* _PAGE EXTRACT_
-- -- --

The sector’s liabilities rise by around Tk 100,000 crore, says Ahsan H Mansur at BIDS event
IMF funding for Bangladesh
Ahsan H Mansur. File photo

The corporate sector's profitability was severely impacted by the sudden currency depreciation, said Ahsan H Mansur, executive director of the Policy Research Institute.

The sudden currency depreciation of more than 32 percent has increased the liabilities of the corporate sector by almost Tk 100,000 crore, he said at a session of the three-day Annual BIDS Conference on Development yesterday.

"In a stroke of a pen, the liability of the corporate sector in Bangladesh, particularly for the big ones, increased by Tk 100,000 crore."

As the private sector lost its interest in foreign borrowing, inflows stopped, and outward payments pressure increased, leading to a loss of reserves and accumulation of unsettled foreign payments, he said.

"The improvement in the current account balance, primarily through import compression, is important but it could not reverse the loss of reserves," he said, adding that the outstanding $12 billion of short-term debt is a sword hanging over Bangladesh.

The policy of fixed exchange rates in an environment of ultra-low interest rates globally created incentives for domestic firms to borrow in foreign currency without regard to the potential exchange rate risk.

"The surge in private sector foreign debt to almost $26 billion was a manifestation of this phenomenon," Mansur said.

Inflation is running high and people, particularly at the fixed- and lower-income levels, are suffering as a result.

-- -- --

* _RECORDS SHOWN_
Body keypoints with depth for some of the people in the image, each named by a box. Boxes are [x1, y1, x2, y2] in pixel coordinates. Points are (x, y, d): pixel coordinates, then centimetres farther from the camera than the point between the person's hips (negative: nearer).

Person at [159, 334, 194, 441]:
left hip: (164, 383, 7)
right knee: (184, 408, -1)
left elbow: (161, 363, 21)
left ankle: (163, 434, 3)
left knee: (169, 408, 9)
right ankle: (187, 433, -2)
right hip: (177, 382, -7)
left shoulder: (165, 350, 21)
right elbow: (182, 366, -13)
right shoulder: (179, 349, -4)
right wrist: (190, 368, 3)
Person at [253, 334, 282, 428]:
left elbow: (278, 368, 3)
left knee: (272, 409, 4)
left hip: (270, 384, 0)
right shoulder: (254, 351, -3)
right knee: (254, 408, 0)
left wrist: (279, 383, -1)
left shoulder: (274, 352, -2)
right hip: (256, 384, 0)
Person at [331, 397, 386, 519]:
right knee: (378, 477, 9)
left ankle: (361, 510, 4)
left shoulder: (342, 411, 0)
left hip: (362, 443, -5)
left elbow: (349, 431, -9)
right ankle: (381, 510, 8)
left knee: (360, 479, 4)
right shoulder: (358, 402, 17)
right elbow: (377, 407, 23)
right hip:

-- -- --

* _WHAT IS BEING ASKED_
Set down the news excerpt on Ahsan H Mansur's remarks about currency depreciation and corporate liabilities again, word for word.

* _RESULT FOR THIS EXERCISE_
The sector’s liabilities rise by around Tk 100,000 crore, says Ahsan H Mansur at BIDS event
IMF funding for Bangladesh
Ahsan H Mansur. File photo

The corporate sector's profitability was severely impacted by the sudden currency depreciation, said Ahsan H Mansur, executive director of the Policy Research Institute.

The sudden currency depreciation of more than 32 percent has increased the liabilities of the corporate sector by almost Tk 100,000 crore, he said at a session of the three-day Annual BIDS Conference on Development yesterday.

"In a stroke of a pen, the liability of the corporate sector in Bangladesh, particularly for the big ones, increased by Tk 100,000 crore."

As the private sector lost its interest in foreign borrowing, inflows stopped, and outward payments pressure increased, leading to a loss of reserves and accumulation of unsettled foreign payments, he said.

"The improvement in the current account balance, primarily through import compression, is important but it could not reverse the loss of reserves," he said, adding that the outstanding $12 billion of short-term debt is a sword hanging over Bangladesh.

The policy of fixed exchange rates in an environment of ultra-low interest rates globally created incentives for domestic firms to borrow in foreign currency without regard to the potential exchange rate risk.

"The surge in private sector foreign debt to almost $26 billion was a manifestation of this phenomenon," Mansur said.

Inflation is running high and people, particularly at the fixed- and lower-income levels, are suffering as a result.